Page extract.

══════════

How artsy are we?
Metropolitan Lancaster arts community gets slightly below-average rating on new, national “bohemian indicator.” Some here disagree.
By CINDY STAUFFER
Updated Jun 12, 2007 14:39
New York, D.C., San Francisco, maybe even Orlando, we can accept as having a more robust arts community than Lancaster.

But Boise? Peoria? Buffalo? And —with apologies to our White Rose City neighbors across the Susquehanna — York?

York?

No way.

The metropolitan Lancaster area got a slightly below-average rating on a "bohemian indicator" scale that measures the concentration of arts in a metropolitan area.

Lancaster bohos are mildly outraged by the rating.

"Having our city under average is insulting," says Angelo Madrigale, who with his wife owns the North Prince Street Metropolis gallery and art store and also is a drummer in Sadaharu, a locally based band.

The arts are flowering here, says Madrigale, ticking off Lancaster's arts amenities solely on Prince Street: gallery row, the Chameleon Club, the Pennsylvania College of Art & Design, the Fulton Opera House.

"I see it going toward what New Hope was in the late '80s," he says. "It's a small community that just gets flooded with people for different events. People are willing to travel three or four hours to get here."

══════════

Dataset section.
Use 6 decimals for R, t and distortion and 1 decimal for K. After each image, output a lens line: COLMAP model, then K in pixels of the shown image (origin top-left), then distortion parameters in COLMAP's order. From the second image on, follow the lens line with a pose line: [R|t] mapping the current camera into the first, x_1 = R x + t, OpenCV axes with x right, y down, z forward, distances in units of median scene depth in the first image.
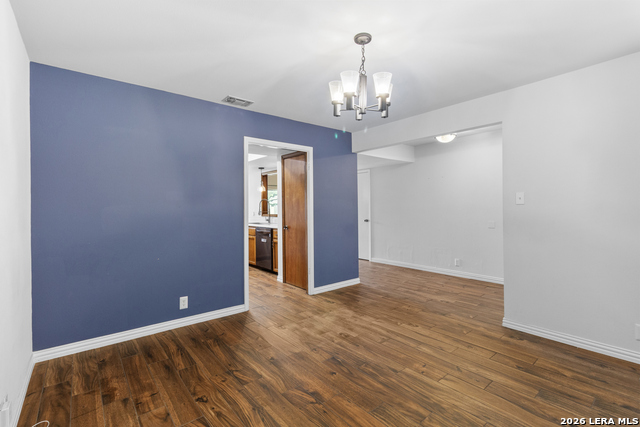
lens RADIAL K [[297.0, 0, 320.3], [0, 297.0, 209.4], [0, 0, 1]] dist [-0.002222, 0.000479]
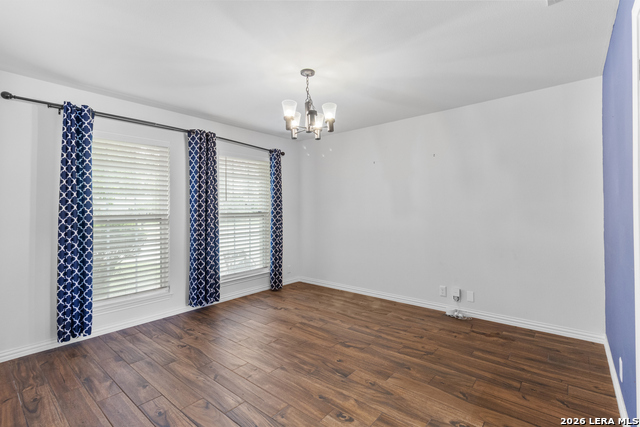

══════════

Required actions.
[A] Update the Lancaster arts article starting at "The arts are" and ending at "Fulton Opera House.", putting "blooming" in place of "flowering".
[B] Pick up the article on Lancaster's arts rating where it stops and keep writing.
The listing was drawn from a separate source.

Results.
[A]
The arts are blooming here, says Madrigale, ticking off Lancaster's arts amenities solely on Prince Street: gallery row, the Chameleon Club, the Pennsylvania College of Art & Design, the Fulton Opera House.

[B]
The bohemian indicator score is a measure of the number of people who say they make a living in the arts in a metropolitan area. It was used in this month's "Best Cities" edition of Kiplinger's Personal Finance magazine.

An average score is 100. Lancaster got a 95. In the region, it placed above Harrisburg/Carlisle, which got a lowly 67, and Reading, with a measly 88.

Lancaster was tied with Pittsburgh, 4 points below York and 5 points below Philadelphia.

Kevin Stolarick is the Carnegie Mellon University assistant professor and information systems guru who helped to develop the bohemian indicator, crunching data from the 2000 U.S. Census.

"A higher bohemian indicator says it's a region that has interesting things going on," he says. "Better arts and music helps attract people, and is a signal of openness."

Local artists say Lancaster has grown and changed since the 2000 rating, and Stolarick notes he plans to update the ranking within the next year, as more current data becomes available.

Cindi Morrison, executive director of the Lancaster Museum of Art, says, "We've come a long way baby."

Mary Colleen Heil, president of PCA&D, agrees.

"When you take a look at all the arts, we really do have a diverse, strong, growing arts community here."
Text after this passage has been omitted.